Mike Heiny

ECE 5480

Design Project #1

32-bit Single Cycle Processor

April 2, 2009


Basic Design:

My processor needs to be able to perform the following instructions.

arithmetic: addu, subu, addiu,
logical: and, or, xor, andi, ori, xori, lui
shift: sll, sra, srl
compare: slt, slti, sltu, sltiu
control: beq, bne, j, jr, jal
data transfer: lw, sw

I’ll begin with the control and datapath given in Figure 5.24 of the book, which can execute the majority of the instructions shown. The instructions which it can already handle are addu, subu, addiu, and, or, xor, andi, ori, xori, beq, j, lw and sw. Instructions needing some more hardware or ALU functionality are lui, sll, sra, srl, slt, slti, sltu, sltiu, bne, jr, and jal. I’ll address these below.

I’ll start with the shifts – sll, sra, srl. They are R-type instructions, which kind of implies that the ALU will perform them, so I’ll have my ALU perform them, based on their unique function fields. The ALU control signal is 4-bits, but so far we’ve only used three of them, so there is room for me to make some of my own signals. I’ll do that for these three operations.

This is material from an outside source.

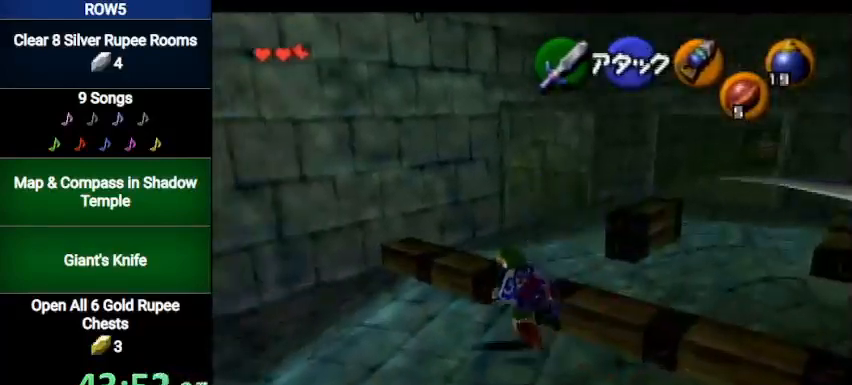
{"buttons": [], "left_stick": "up", "right_stick": "center", "events": [[334, "A", "down"], [434, "A", "up"]]}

The lui instruction is an I-format instruction which gives 16 bits to be loaded into the upper half of a given register. Since my ALU will be performing shifts, and the lui instruction is basically just a shift-left-logical by 16, I’ll just have my ALU do it. lui doesn’t have it’s own function code, but I can have my control unit send ALUOp = 11 to the ALU controller, and then have my ALU controller send a unique signal to my ALU telling it to shift left by 16 bits.

The set-less-than instructions are going to be more difficult. From what I understand, MIPS treats things as signed numbers unless told otherwise, while Verilog treats everything as unsigned. MIPS would have to do something different with the unsigned numbers, but my code will have to treat the signed numbers specially.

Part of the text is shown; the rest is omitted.